La catastrophe alimentaire : Un crime du capitalisme01/08/20122012Journal/medias/journalnumero/images/2012/08/une-2296.gif.445x577_q85_box-0%2C14%2C164%2C226_crop_detail.png

Dans le monde

La catastrophe alimentaire : Un crime du capitalisme

En un mois, les prix mondiaux du blé viennent d'augmenter de 50 % et ceux du maïs de 45 %, nouvelle catastrophe dans un monde où plus d'un milliard de personnes souffrent de la faim. Elle est d'autant plus révoltante que la production céréalière mondiale n'a jamais été aussi élevée. Elle a atteint cette année 2 400 millions de tonnes, 500 millions de plus qu'il y a dix ans, soit une augmentation deux fois plus rapide que celle de la population mondiale.

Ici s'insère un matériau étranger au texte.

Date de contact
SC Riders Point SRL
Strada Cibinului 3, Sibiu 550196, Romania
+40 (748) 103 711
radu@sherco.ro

Mais il a suffi que les prévisions des futures récoltes de maïs, qui devaient battre des records, soient revues légèrement à la baisse suite à la sécheresse aux USA, pour que les prix flambent. Une grande partie de la production est en effet échangée sur les marchés des céréales sous forme de contrats à terme. Ils représentent un engagement de vente d'une certaine quantité à celui qui possède le papier, à une date donnée. Ainsi, si les boursicoteurs anticipent une baisse de production par rapport aux attentes, ils vont se précipiter sur les papiers correspondants, dont les cours vont s'envoler. Et cette hausse des cours à terme provoquera aussi la flambée instantanée des prix du produit, alors même qu'il n'y a aucune pénurie alimentaire réelle.

Ces spéculateurs ne sont pas des inconnus. Une dizaine de sociétés richissimes contrôleraient 85 % des échanges mondiaux de biens alimentaires : par exemple Monsanto, leader du maïs et des aliments pour bétail, ou Cargill (25 % du blé commercialisé dans le monde), ou encore Louis Dreyfus (31 % du commerce du riz). Pour elles, cette situation est une excellente affaire. Par contre, c'est un drame pour des populations comme celle du Sahel, où 18 millions de personnes souffrent déjà de la faim. Ces dernières semaines, cette spéculation internationale a eu des conséquences directes sur les marchés des villes de la région, comme Niamey ou N'Djamena, où les prix des céréales ont déjà augmenté de 30 % et plus.

Il y a deux siècles, Fourier dénonçait la société capitaliste qui s'installait, où « la pauvreté naît en civilisation de l'abondance même ». Cela reste malheureusement vrai, et à une échelle encore plus grande. Fourier en avait déduit la nécessité de changer radicalement la société. C'est encore plus urgent aujourd'hui.